What I wanted to know is how exactly does this help me with the girl in my office or with girls in general? I'll know if it's love, anger, or fear that is motivating her reactions. I'll know if her perceived self-worth is greater, lesser, or equal to her actual self-worth and how that affects her actions. Basically i'll know all these things about her, but it's not exactly stuff you can talk about. Like the book says, people have a hard time accepting most of the truths about them and the urge to deny the truth is enough to destroy all the comfort and rapport with someone. I don't want to do that. How exactly is all of this going to help me then?

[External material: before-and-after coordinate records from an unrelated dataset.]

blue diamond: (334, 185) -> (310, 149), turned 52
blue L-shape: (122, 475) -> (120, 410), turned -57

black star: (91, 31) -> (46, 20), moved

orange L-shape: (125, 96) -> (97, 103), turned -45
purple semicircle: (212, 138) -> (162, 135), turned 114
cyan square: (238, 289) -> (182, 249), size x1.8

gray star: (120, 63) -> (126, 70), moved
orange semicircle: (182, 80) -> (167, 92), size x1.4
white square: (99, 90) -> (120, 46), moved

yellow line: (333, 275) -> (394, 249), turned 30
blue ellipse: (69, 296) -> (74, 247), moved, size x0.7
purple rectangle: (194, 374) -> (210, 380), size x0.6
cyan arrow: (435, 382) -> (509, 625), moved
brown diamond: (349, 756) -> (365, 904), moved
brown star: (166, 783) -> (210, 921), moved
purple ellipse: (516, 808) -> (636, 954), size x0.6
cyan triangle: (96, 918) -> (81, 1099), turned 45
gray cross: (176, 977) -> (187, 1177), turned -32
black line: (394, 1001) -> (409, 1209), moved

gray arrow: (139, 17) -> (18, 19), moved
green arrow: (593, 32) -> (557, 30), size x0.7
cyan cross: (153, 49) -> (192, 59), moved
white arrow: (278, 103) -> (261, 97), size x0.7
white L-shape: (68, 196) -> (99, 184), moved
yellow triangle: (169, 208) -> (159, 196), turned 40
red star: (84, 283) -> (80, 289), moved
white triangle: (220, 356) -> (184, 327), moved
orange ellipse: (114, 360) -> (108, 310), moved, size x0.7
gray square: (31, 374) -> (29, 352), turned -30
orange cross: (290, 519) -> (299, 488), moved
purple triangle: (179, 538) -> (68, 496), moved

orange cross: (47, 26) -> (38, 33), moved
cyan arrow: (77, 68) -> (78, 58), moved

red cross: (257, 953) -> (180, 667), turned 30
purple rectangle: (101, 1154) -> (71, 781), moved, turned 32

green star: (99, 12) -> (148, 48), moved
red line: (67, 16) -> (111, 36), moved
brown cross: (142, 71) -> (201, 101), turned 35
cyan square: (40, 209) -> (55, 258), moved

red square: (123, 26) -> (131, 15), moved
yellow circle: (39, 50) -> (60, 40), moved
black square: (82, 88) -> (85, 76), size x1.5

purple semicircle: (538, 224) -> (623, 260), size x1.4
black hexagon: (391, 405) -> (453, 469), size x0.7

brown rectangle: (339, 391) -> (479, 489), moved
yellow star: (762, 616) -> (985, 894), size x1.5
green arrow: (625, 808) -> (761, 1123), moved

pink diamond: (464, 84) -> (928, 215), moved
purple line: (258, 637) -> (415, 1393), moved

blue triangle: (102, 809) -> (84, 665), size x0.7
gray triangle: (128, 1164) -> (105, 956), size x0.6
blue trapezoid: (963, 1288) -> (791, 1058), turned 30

I like what you've posted so far GrkScorp, and it's helped a lot. If for nothing else, there's this total a-hole in my office and after reading the book and working on my own self worth and personal awareness he just became completely submissive today. He realized that I was aware of his actual worth, and the more he kept trying to intimidate while I wasn't adding fire by striking up any conflict with his ego, the more he realized for himself that his insecurities were showing. The story doesn't matter much, but the rest of my department thanked me for being able to handle the situation so well. I think it was a combination of both the book and just being more aware and comfortable with myself. I just had to get that off my chest.

But after reading a couple of the posts from everyone here, I realized that what I really want for myself, is more success with girls. Someone like me, for my age, with my kind of job, should at least not be single. It's very depressing going home to nobody but yourself, going through the week with nobody to really talk to. I just want that.